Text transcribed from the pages
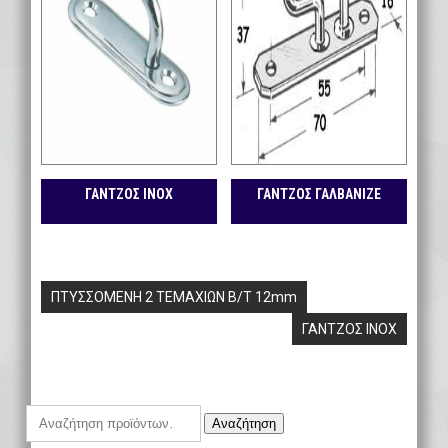
ΓΑΝΤΖΟΣ ΙΝΟΧ
ΓΑΝΤΖΟΣ ΓΑΛΒΑΝΙΖΕ
Πλοήγηση
ΠΤΥΣΣΟΜΕΝΗ 2 ΤΕΜΑΧΙΩΝ Β/Τ 12mm
άρθρων
ΓΑΝΤΖΟΣ ΙΝΟΧ
Αναζήτηση
Αναζήτηση
για:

_Prompt_. Quote the text of every record above line for line, without changes, and leave the pictures out of your answer.

_Exercise response_.
ΓΑΝΤΖΟΣ ΙΝΟΧ
ΓΑΝΤΖΟΣ ΓΑΛΒΑΝΙΖΕ
Πλοήγηση
ΠΤΥΣΣΟΜΕΝΗ 2 ΤΕΜΑΧΙΩΝ Β/Τ 12mm
άρθρων
ΓΑΝΤΖΟΣ ΙΝΟΧ
Αναζήτηση
Αναζήτηση
για:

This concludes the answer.